This has been a conversation I've largely avoided to this point, because even though we didn't really expect the Twins to contend this season it did seem a bit premature to talk about which guys might be the most valuable or the most sought after trade chips. But today is June 1st, which is something of an unofficial beginning to the trade deadline speculation season, and we have to start talking about it sooner or later: who could the Twins move this year?
Last summer the front office failed to see the reality facing them, and kept the guys who could have been their most valuable commodities: Michael Cuddyer, Carl Pavano, Joe Nathan, Matt Capps, Jason Kubel. Of course they garnered draft picks in place of their departing free agents where applicable, but barring the risk of spending mega dollars there will be no such advantage for them this season. That change to the CBA more or less makes the Twins' decision for them: if they want to get any value for their departing free agents, they need to trade them.
Yesterday, Jon Heyman put together a list of players who could garner some interest in the coming weeks. Here's what Heyman has to say about a few of Twins.
We'll start with Liriano:
He showed his true talent in six shutout innings vs. the A's on Wednesday, and despite an ERA that's still at 7.20, one competing exec said he's worth a shot in a short-term situation. At his best, he could help many.
By saying "he could help many", I assume Heyman means Francisco Liriano could help many teams. The problem, at least from Minnesota's perspective, is that two things play strongly against any potential return:
- Liriano is a free agent at the end of the year, and
- His start to his 2012 season has done irreparable damage to his potential trade value.

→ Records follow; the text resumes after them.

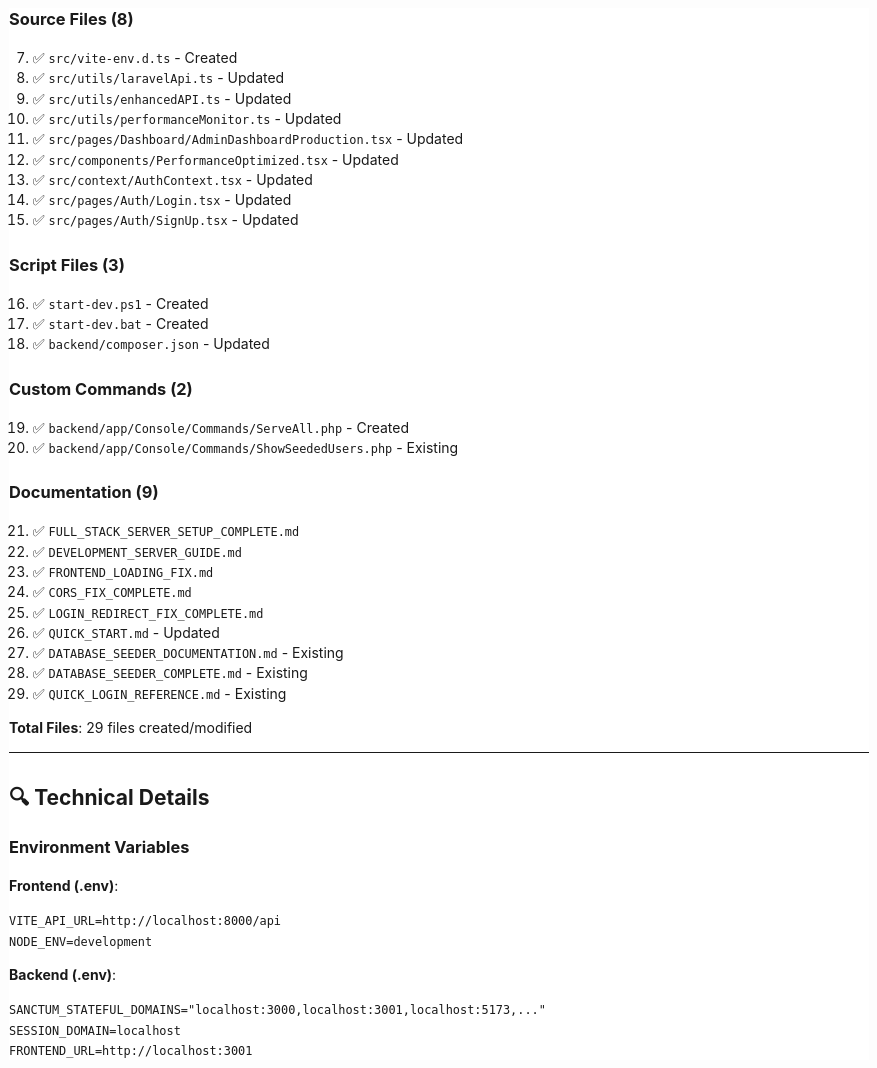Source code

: ### Source Files (8)
7. ✅ `src/vite-env.d.ts` - Created
8. ✅ `src/utils/laravelApi.ts` - Updated
9. ✅ `src/utils/enhancedAPI.ts` - Updated
10. ✅ `src/utils/performanceMonitor.ts` - Updated
11. ✅ `src/pages/Dashboard/AdminDashboardProduction.tsx` - Updated
12. ✅ `src/components/PerformanceOptimized.tsx` - Updated
13. ✅ `src/context/AuthContext.tsx` - Updated
14. ✅ `src/pages/Auth/Login.tsx` - Updated
15. ✅ `src/pages/Auth/SignUp.tsx` - Updated

### Script Files (3)
16. ✅ `start-dev.ps1` - Created
17. ✅ `start-dev.bat` - Created
18. ✅ `backend/composer.json` - Updated

### Custom Commands (2)
19. ✅ `backend/app/Console/Commands/ServeAll.php` - Created
20. ✅ `backend/app/Console/Commands/ShowSeededUsers.php` - Existing

### Documentation (9)
21. ✅ `FULL_STACK_SERVER_SETUP_COMPLETE.md`
22. ✅ `DEVELOPMENT_SERVER_GUIDE.md`
23. ✅ `FRONTEND_LOADING_FIX.md`
24. ✅ `CORS_FIX_COMPLETE.md`
25. ✅ `LOGIN_REDIRECT_FIX_COMPLETE.md`
26. ✅ `QUICK_START.md` - Updated
27. ✅ `DATABASE_SEEDER_DOCUMENTATION.md` - Existing
28. ✅ `DATABASE_SEEDER_COMPLETE.md` - Existing
29. ✅ `QUICK_LOGIN_REFERENCE.md` - Existing

**Total Files**: 29 files created/modified

---

## 🔍 Technical Details

### Environment Variables

**Frontend (.env)**:
```env
VITE_API_URL=http://localhost:8000/api
NODE_ENV=development
```

**Backend (.env)**:
```env
SANCTUM_STATEFUL_DOMAINS="localhost:3000,localhost:3001,localhost:5173,..."
SESSION_DOMAIN=localhost
FRONTEND_URL=http://localhost:3001
```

At this point, every week the Twins give Liriano to increase his trade value is another week his new team won't have him. In the scenario where the team trades their enigmatic southpaw, I'd be surprised to see the return be anything more than a single mid-level prospect.
Four more Twins are discussed after the jump.
Now that his concussion symptoms have subsided and he's showing power again (.535 slugging percentage), playing some first base and he's a candidate to help an AL contender. Negative: He is owed $23 million through next year.
Actually it's slightly more than $23 million if you prorate his $14 million over two thirds of the season, but I suppose when you're paying that much cash over such a short period then a few hundred grand won't make a difference to a potential buyer. It's the $23 million that'll be the stumbling block.
Yet I disagree with Heyman's assumption that Justin Morneau
couldn't be moved. Granted his potential landing spots could only be in a limited set of cities, and it might even take an injury or two to make it happen, but if a team with resources has a need in July of course they'll look at Morneau. Maybe the Yankees
want a better option than Eric Chavez
or Andruw Jones
to DH everyday. Maybe the Dodgers
decide they want some extra power in their lineup, and they're ready to take a big step in having Justin supplant James Loney
I still doubt that Morneau will be moved. But it's certainly more feasible than Heyman gives credit for.
Tough personality, diminishing performance (.302 BAA) and high salary ($8.5 million) limit his market.
Well, he got the first part right. Carl Pavano wants the ball and he wants to win. I think it's an attitude that doesn't necessarily permeate the Twins clubhouse, certainly not to the level of intensity that Pavano brings to he mound. The second part, diminishing performance, is partially correct, but that .302 batting average against is a terrible example of it.
Parts of Pavano's game are actually better than last year. Strikeout and walk rates are a good example of that. But Pavano has struggled stranding base runners, and his batting average on balls in play is marginally higher than 2011.
But that performance, and his "high" salary, aren't going to repel anybody. By the time Pavano might be on the block his salary will be just over $4 million for the rest of the season, and no team is going to look at Carl as their number one or number two. If you can find a contending team that wants to shore up the back end of their rotation, that wants to bring in a number four with a number one mentality to make themselves just that much better, those are the teams that might look in Pavano's direction. Heyman's castoff in this case is just lazy.
Ryan Doumit was one of Terry Ryan's smart decisions last winter, and Heyman thinks this:
Professional hitter would do better away from Target Field.
Target Field, 2012: .269/.366/.448
Away, 2012: .241/.297/.424
Heyman apparently couldn't even be bothered to check the home/road splits, but whatever. He's right that Doumit might be attractive for somebody, but the Twins wouldn't be getting anything of value in return. The Twins will need a low cost professional hitter or two in the next few years, and Doumit is actually one guy I could see staying around for a couple of years.
Finally, Heyman's words on Matt Capps:
Considering the need for closers, maybe his $4.75 million salary doesn't look too horrible. He has saved 10 of 11, so he could help someone.
Forget the couple million. Heyman seems stuck on a couple of million dollars when we all know that any contending team looking for a short-term gain will have no problem taking on a little extra dough.
But yet again, lazy analysis doesn't mean the overall point is wrong. He's absolutely correct that Capps could help someone, and if that team has a good defense that'll make an impact on Matt's performance, too. Ideally he'd go to a team that already had a good closer and set-up man in place, and he'd be just one part of a very deep bullpen.